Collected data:
- - - - -
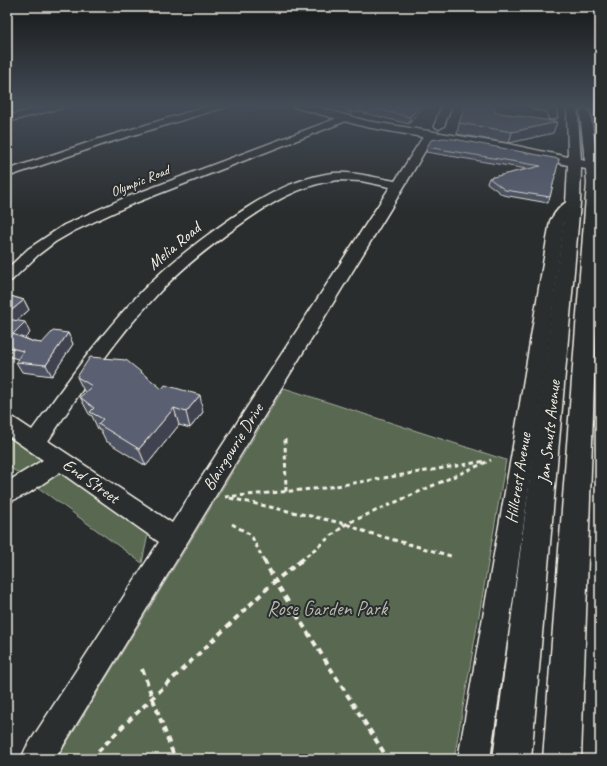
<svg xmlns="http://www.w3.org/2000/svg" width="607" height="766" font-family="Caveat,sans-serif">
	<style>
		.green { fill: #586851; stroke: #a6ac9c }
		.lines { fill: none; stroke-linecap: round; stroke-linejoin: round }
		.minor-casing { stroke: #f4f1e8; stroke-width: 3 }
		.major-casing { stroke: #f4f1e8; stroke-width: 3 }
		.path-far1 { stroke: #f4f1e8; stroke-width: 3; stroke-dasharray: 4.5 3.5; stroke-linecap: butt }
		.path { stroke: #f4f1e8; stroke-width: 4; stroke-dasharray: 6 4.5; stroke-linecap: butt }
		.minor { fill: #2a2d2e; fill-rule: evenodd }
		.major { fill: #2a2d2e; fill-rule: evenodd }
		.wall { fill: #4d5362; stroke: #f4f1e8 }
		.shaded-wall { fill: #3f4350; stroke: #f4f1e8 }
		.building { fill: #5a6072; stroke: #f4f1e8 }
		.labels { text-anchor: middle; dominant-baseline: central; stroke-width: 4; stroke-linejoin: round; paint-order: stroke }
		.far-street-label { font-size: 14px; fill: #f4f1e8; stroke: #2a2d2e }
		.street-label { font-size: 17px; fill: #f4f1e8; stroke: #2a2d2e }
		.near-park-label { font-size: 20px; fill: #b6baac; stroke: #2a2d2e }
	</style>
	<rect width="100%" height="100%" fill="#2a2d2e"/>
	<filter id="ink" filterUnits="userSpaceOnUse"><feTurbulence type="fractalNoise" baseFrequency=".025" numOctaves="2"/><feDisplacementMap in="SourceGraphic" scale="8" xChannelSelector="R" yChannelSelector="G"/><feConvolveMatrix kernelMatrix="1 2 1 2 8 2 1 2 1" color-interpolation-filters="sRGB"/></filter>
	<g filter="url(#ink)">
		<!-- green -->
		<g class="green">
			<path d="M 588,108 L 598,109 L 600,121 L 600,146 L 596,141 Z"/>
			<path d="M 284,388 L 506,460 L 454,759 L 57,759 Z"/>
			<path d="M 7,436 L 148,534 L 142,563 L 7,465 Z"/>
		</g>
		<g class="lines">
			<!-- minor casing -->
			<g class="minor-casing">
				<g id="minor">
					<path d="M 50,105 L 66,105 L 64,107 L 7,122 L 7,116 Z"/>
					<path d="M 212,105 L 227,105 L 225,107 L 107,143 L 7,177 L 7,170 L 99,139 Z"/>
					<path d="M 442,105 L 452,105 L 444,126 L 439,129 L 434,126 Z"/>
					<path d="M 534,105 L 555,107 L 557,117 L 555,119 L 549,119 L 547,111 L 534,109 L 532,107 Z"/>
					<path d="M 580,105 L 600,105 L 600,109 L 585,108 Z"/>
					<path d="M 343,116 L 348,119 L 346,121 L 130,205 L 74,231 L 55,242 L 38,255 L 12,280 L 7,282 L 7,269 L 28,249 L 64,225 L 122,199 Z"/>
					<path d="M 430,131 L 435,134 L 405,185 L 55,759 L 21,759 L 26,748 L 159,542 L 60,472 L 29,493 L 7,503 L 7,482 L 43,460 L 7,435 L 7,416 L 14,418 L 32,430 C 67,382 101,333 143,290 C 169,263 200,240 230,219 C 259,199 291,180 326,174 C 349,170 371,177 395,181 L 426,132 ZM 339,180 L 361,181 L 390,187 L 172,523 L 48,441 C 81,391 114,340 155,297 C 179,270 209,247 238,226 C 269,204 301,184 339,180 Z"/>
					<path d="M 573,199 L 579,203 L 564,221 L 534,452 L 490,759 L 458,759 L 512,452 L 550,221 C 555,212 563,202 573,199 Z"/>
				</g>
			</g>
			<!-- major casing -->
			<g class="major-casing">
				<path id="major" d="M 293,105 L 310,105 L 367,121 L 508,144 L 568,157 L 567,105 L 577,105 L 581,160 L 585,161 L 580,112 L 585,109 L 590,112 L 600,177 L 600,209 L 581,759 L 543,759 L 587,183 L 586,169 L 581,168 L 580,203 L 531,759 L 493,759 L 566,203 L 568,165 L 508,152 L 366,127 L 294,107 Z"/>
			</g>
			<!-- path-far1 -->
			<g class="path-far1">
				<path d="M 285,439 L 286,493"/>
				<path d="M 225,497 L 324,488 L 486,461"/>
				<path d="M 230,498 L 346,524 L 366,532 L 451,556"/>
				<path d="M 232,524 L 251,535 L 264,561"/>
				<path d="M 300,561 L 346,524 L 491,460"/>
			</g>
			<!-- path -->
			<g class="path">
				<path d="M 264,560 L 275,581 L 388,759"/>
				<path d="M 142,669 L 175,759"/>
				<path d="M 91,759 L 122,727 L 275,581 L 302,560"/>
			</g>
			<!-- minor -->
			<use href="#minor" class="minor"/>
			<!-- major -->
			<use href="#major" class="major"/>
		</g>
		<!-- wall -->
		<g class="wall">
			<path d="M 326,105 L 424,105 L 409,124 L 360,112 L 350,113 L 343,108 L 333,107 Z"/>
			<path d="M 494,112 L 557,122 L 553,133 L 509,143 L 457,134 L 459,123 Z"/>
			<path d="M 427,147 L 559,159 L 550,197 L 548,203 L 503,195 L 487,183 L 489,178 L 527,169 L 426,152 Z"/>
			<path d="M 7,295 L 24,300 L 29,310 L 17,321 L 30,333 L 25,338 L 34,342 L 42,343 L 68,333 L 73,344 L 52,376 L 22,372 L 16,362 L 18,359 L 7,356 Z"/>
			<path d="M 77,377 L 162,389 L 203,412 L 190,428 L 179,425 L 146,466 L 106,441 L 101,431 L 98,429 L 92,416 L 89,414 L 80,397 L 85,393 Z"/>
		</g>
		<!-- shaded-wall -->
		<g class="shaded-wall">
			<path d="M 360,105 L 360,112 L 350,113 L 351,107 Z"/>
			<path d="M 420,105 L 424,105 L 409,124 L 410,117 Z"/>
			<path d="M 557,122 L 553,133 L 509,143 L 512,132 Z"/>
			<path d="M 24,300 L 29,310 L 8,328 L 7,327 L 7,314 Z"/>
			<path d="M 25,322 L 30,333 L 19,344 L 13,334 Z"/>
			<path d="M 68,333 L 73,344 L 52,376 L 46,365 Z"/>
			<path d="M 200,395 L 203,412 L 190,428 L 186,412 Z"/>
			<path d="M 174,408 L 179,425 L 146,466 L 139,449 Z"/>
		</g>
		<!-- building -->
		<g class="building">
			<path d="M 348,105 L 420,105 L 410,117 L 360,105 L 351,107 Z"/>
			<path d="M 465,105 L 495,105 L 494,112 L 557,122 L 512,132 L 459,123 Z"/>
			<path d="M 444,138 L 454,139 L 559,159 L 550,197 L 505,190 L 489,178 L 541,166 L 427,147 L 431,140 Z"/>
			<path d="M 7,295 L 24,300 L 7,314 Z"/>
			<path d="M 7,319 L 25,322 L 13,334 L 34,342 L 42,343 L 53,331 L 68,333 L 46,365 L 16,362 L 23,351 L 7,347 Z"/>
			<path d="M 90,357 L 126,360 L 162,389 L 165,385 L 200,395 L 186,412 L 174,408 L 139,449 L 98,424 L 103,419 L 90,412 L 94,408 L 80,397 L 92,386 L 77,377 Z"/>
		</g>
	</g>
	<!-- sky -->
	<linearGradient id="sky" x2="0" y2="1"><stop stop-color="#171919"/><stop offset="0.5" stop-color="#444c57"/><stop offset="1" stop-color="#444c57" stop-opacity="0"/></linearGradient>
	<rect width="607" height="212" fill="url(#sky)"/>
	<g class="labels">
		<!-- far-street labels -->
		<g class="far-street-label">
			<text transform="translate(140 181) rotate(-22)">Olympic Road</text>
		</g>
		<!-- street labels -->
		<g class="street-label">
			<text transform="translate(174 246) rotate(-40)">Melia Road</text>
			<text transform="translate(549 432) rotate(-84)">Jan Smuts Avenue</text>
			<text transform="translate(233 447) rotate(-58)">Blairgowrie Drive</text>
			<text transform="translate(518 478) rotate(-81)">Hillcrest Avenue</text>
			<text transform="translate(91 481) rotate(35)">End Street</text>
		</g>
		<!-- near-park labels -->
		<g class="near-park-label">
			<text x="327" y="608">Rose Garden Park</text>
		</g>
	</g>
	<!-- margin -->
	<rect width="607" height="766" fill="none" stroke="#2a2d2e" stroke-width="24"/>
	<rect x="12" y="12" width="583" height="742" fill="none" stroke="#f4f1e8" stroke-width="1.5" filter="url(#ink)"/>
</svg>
- - - - -
Action item:
Which lines in the records above contain the word "round"? Copy each one.

Solution below:
		.lines { fill: none; stroke-linecap: round; stroke-linejoin: round }
		.labels { text-anchor: middle; dominant-baseline: central; stroke-width: 4; stroke-linejoin: round; paint-order: stroke }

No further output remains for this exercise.